Tooor. .. . Dooor... ..Tooor. ... .. suara pistol, sebagai sen (tanda) tiga kali berturut-turut dari pihak Belanda, yang di tembakan ke atas, pertanda bahwa perang akan dimulai.
Begitu juga Tentara Undru dan kawan-kawan dengan tembakan Dorloknya lima kali berturut-turut memecah keheningan malam sebagai tanda balasan.

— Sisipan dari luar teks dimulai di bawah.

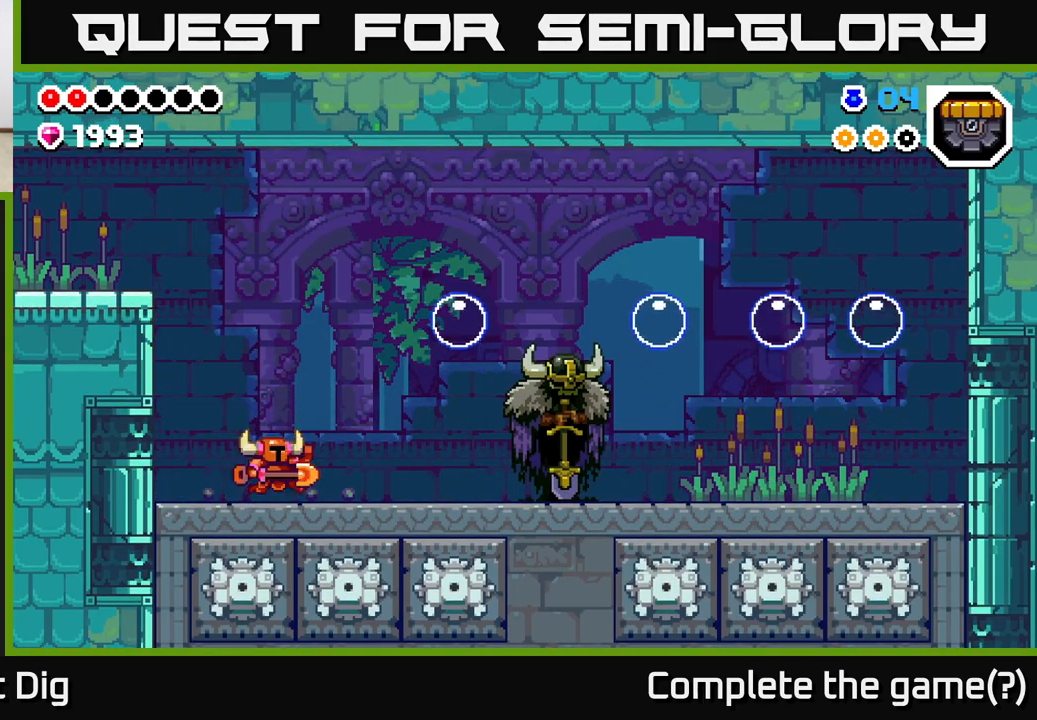
{"buttons": [], "left_stick": "left", "right_stick": "center", "events": [[17, "left_stick", "left"]]}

Setelah kedua belah pihaknya bermain kode, mulailah mereka-mereka bertempur. Saling bidik, saling tembak, saling pekik, perang campuh, hebat seru dan menyeramkan. Gelegamya suara meriam dan senapan serta gemerciknya pedang beradu, seolah-olah sebuah adegan drama yang menegakkan bulu tengkuk. Itu terjadi pada tanggal 20 Juli 1906, yang diawali sejak pukul 4 subuh dan berakhir pada jam 12:00 siang, dengan lenyapnya kampung Sapugara. Dan disini tidak usah kita lukiskan panjang lebar tentang bagaimana gagah dan sengitnya perlawanan Undru dan kawan-kawan terhadap lawannya yang nyatanya hanya tinggal tiga lusin (36 orang) hanya sisa-sisa serdadu Belanda yang masih hidup, sedang Kapten Yan Clement, mati terbunuh dalam peperangan itu.
Tiada berkata lagi besarnya resiko Belanda yang mesti dikorbankan untuk keperluan perang, baik kerugian jiwa maupun kerugian material. Ini tidak heran berdasarkan kenyataan yang pernah di saksikan oleh rakyat pada zaman itu yakni apabila Si bedil Mayor meletus, maka Pecunang dalam sebutir sanggup menembus musuh-musuh dua setengah lusin (30 orang).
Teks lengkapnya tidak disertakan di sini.